Only the count is needed. Count the lines below with the word "have" in them.

(Saved data entries)
────
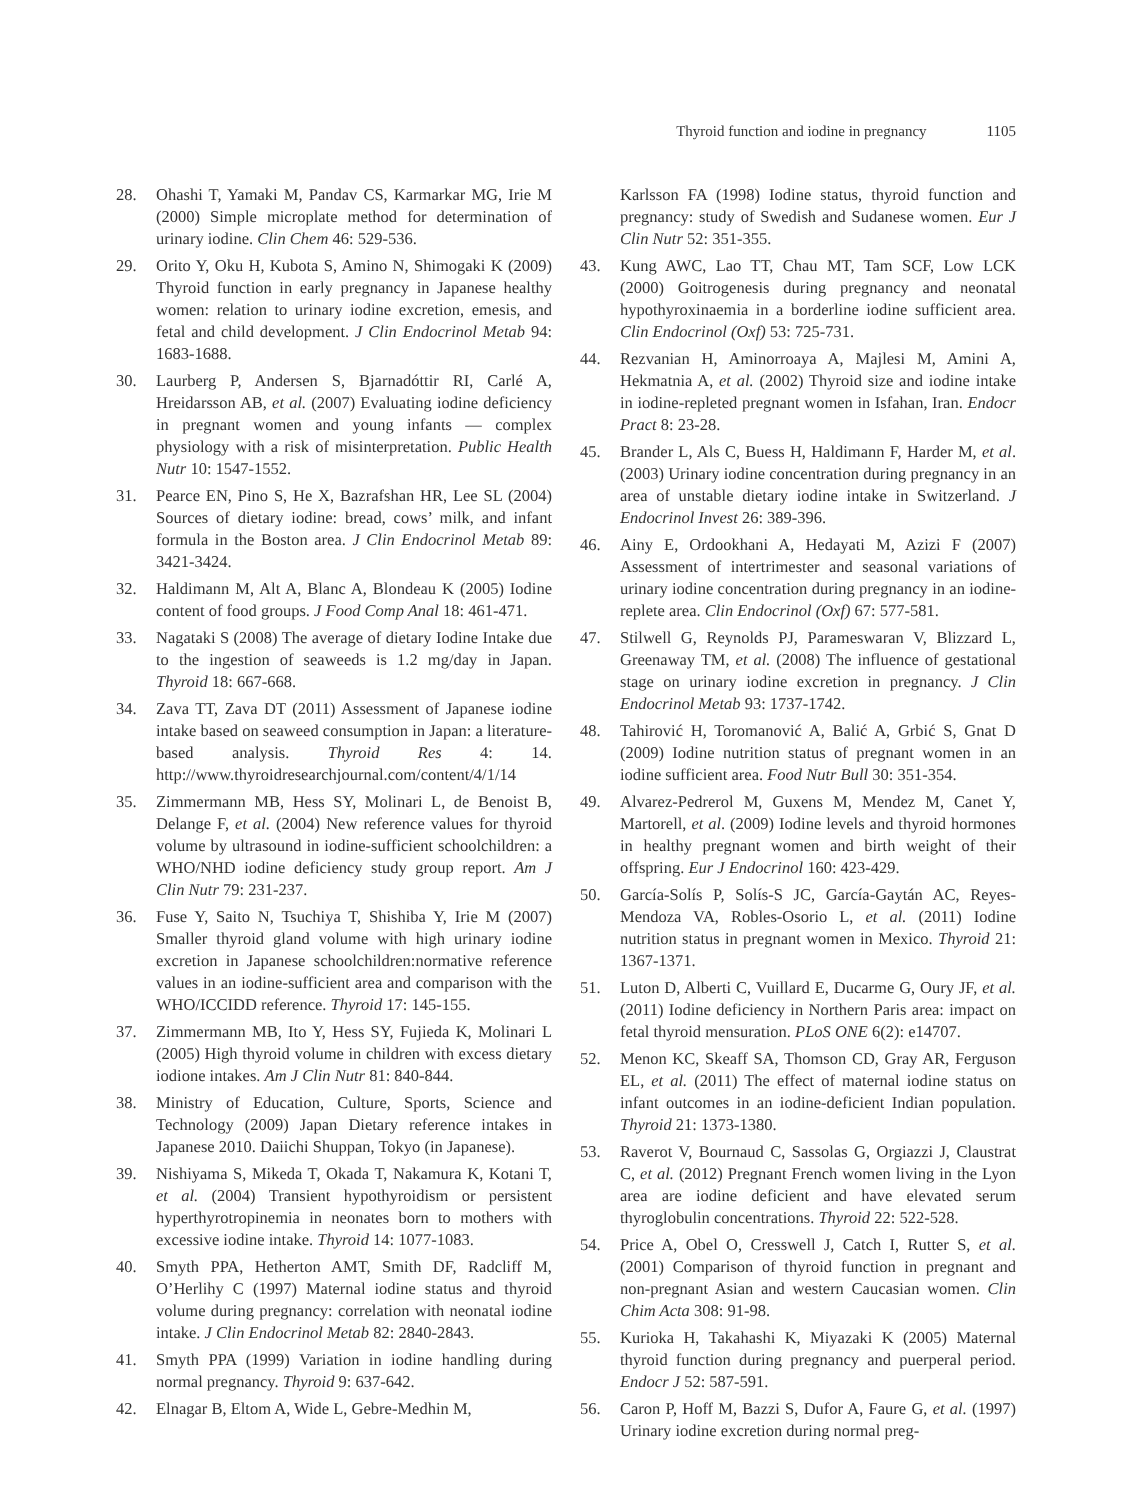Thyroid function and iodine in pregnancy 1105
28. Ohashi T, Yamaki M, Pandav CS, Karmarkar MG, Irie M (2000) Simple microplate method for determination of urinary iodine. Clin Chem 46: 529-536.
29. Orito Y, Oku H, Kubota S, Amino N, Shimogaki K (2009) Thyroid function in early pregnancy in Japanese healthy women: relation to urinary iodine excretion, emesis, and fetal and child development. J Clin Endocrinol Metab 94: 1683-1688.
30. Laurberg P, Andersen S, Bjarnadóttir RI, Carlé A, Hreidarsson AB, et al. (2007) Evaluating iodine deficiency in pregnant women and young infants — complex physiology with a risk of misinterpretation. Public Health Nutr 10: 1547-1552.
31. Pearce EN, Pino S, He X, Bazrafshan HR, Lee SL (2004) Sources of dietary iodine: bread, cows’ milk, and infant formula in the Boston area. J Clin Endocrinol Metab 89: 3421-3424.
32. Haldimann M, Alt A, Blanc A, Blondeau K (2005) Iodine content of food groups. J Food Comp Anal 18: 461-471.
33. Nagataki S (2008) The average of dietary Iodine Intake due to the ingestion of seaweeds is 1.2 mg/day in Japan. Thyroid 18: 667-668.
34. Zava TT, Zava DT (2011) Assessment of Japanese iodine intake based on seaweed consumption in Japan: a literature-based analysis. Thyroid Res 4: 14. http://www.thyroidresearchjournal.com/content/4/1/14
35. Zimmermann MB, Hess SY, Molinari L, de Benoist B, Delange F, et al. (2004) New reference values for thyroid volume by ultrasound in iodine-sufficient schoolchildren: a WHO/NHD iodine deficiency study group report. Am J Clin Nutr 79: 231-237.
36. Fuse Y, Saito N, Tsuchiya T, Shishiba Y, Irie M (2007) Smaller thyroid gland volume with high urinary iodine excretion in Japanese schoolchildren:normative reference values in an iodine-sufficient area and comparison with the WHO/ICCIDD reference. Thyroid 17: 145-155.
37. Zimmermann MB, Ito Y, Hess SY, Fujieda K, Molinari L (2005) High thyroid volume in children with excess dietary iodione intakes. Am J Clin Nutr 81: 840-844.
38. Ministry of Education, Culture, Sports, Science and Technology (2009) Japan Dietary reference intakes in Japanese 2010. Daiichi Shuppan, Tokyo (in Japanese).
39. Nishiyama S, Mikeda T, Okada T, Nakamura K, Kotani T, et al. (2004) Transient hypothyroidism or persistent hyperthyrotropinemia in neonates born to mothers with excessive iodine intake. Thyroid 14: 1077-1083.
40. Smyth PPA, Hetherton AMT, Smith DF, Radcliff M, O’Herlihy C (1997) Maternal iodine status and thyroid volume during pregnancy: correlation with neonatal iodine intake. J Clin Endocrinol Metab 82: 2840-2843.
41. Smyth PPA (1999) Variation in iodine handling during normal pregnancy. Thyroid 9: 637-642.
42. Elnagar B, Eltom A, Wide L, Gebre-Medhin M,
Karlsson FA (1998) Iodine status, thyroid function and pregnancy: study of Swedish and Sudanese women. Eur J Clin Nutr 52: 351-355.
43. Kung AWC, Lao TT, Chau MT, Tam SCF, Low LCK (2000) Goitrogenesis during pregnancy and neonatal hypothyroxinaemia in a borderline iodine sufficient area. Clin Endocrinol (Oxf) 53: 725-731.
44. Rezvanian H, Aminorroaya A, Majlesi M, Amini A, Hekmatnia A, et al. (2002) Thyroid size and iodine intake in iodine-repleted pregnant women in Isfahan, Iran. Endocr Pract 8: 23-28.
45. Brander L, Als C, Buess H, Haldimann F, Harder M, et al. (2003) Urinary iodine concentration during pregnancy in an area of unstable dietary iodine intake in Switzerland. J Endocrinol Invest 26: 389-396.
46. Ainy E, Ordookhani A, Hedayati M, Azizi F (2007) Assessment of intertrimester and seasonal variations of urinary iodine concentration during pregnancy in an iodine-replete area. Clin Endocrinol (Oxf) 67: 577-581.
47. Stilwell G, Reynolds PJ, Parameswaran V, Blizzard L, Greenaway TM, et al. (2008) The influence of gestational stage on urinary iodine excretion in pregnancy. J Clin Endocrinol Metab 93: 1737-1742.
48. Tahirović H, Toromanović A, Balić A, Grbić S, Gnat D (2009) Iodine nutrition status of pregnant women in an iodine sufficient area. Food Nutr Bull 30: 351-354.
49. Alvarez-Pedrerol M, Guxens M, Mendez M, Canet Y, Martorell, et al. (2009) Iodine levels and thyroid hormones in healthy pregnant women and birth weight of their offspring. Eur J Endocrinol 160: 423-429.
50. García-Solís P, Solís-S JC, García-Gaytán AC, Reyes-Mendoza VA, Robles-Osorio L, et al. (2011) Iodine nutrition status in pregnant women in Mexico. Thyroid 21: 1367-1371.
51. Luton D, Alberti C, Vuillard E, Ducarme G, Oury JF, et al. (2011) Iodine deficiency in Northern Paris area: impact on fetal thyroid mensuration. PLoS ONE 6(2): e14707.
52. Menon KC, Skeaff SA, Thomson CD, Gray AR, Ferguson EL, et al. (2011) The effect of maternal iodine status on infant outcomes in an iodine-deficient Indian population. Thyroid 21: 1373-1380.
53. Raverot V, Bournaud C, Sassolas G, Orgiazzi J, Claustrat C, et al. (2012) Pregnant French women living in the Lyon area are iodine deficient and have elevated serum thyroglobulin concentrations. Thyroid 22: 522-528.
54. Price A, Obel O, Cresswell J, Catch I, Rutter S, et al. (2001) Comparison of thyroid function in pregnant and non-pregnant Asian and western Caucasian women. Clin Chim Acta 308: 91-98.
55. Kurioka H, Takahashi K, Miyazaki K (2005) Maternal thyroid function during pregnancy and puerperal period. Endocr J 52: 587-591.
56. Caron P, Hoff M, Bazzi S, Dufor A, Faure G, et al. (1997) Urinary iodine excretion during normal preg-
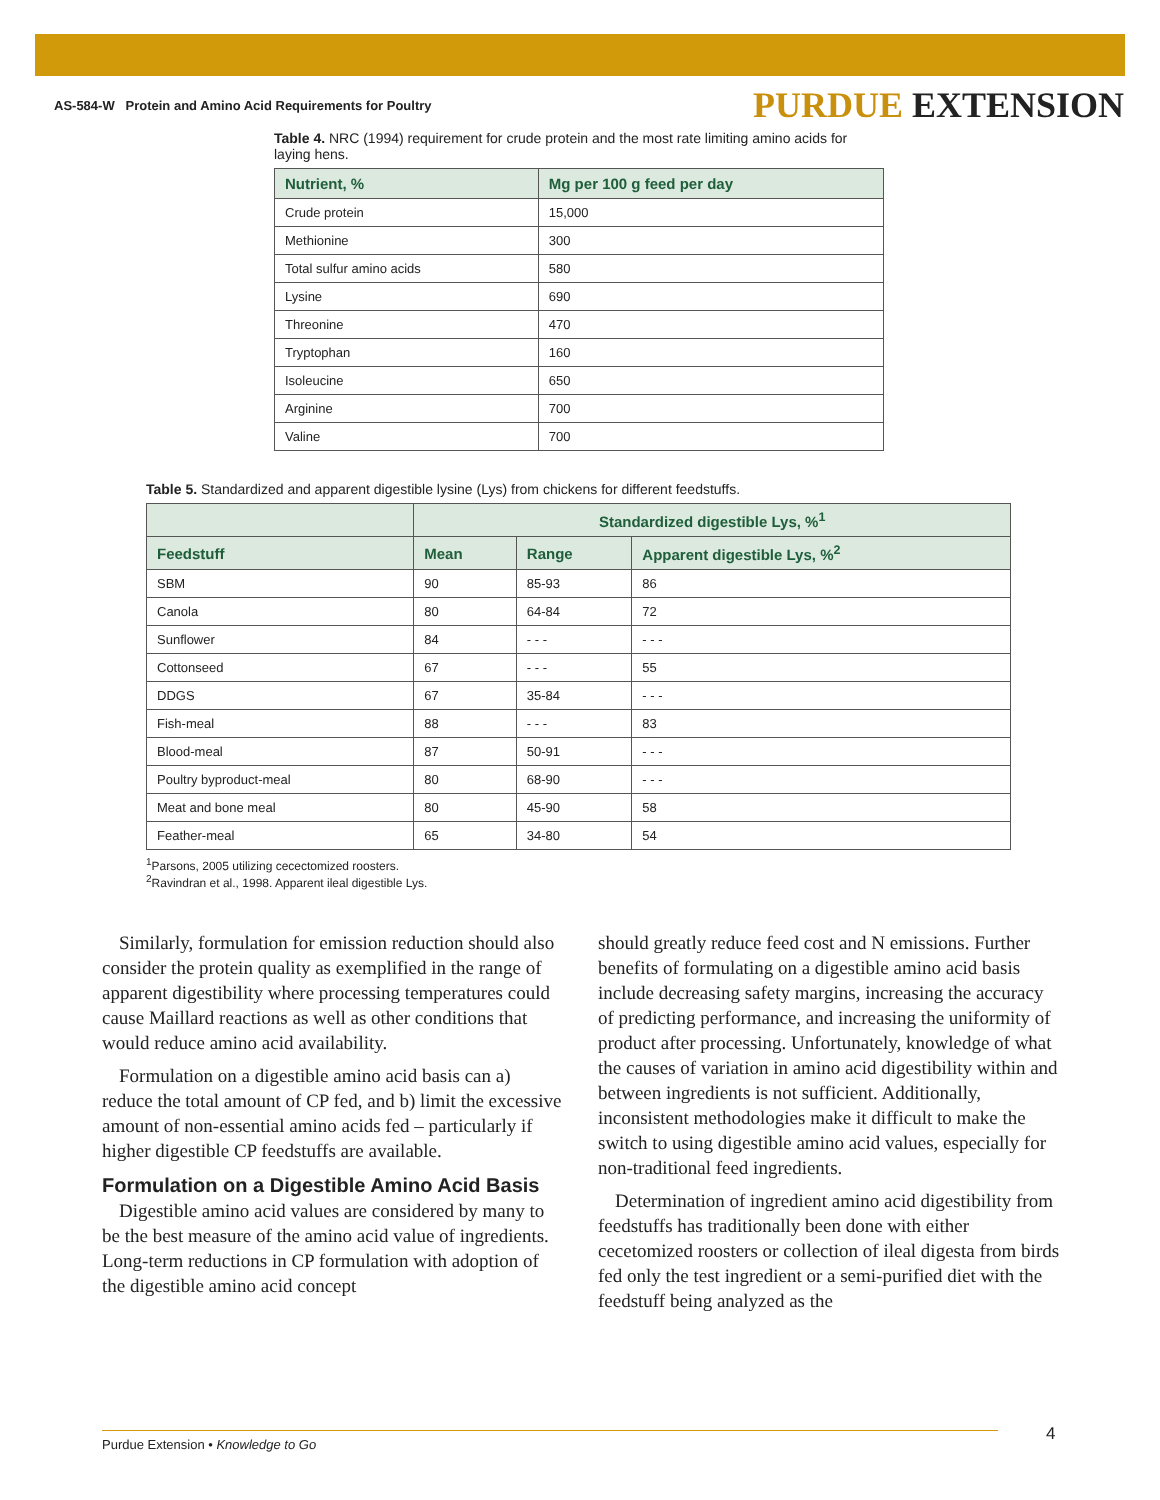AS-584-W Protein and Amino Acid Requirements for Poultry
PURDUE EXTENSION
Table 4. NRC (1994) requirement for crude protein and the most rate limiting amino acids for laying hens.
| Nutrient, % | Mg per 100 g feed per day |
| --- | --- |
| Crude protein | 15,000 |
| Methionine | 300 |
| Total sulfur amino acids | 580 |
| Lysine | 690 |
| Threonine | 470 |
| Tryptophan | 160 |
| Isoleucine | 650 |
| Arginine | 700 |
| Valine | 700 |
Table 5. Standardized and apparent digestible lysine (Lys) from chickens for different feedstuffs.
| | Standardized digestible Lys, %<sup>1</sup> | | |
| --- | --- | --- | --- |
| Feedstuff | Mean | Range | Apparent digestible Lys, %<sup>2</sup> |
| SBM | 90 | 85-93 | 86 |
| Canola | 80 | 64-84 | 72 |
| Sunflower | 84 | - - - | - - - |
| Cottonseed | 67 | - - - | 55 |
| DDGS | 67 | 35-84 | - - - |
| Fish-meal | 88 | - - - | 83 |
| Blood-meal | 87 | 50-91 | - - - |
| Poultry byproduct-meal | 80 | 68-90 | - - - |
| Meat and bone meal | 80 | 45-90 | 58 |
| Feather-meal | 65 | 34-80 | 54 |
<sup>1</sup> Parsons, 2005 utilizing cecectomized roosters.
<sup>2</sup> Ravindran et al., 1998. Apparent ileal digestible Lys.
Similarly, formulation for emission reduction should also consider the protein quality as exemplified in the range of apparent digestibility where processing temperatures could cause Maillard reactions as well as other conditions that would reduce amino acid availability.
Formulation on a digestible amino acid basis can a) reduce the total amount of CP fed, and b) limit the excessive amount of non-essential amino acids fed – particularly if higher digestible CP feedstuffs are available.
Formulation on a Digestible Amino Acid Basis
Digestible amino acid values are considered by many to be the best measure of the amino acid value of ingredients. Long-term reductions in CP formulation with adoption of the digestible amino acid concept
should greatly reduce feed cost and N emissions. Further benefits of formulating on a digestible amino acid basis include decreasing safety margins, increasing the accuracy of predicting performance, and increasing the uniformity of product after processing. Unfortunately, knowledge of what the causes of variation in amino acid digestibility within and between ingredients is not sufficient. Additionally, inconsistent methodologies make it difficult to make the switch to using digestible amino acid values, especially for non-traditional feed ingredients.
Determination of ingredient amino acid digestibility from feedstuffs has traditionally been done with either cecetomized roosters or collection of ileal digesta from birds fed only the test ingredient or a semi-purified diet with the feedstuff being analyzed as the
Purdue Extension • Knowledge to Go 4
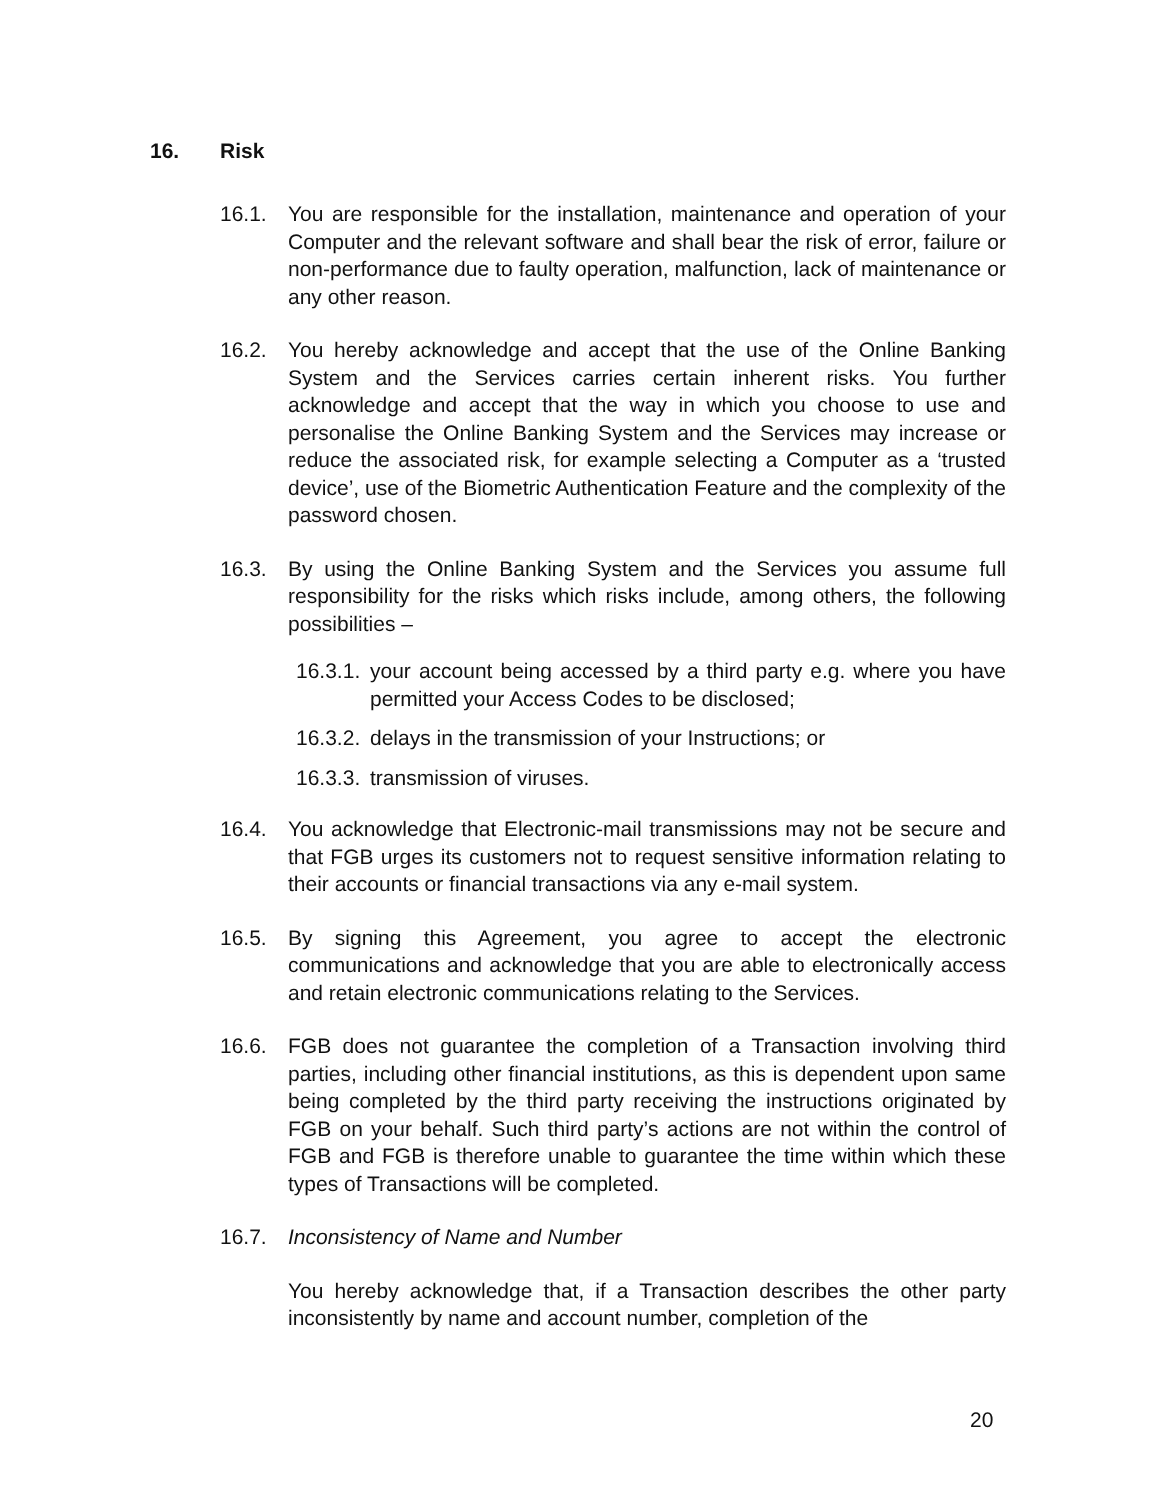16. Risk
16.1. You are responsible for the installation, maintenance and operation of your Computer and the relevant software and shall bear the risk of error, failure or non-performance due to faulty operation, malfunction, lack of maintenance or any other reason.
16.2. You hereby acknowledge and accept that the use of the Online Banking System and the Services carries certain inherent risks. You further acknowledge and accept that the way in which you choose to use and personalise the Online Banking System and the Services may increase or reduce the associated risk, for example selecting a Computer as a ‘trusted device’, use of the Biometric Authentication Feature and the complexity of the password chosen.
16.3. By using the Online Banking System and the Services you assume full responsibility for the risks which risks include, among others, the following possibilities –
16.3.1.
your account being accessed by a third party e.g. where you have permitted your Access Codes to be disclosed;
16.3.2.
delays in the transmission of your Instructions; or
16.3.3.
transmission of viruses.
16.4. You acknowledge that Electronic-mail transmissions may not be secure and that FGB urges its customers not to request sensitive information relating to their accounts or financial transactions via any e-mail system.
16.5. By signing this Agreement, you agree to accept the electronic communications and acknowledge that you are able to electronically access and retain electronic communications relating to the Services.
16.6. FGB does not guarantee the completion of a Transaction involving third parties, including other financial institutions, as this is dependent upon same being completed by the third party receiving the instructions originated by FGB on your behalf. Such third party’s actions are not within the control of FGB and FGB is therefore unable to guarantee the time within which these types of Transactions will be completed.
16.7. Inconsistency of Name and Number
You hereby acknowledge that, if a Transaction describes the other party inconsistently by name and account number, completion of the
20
────
◆ ANSWER SPACE:
2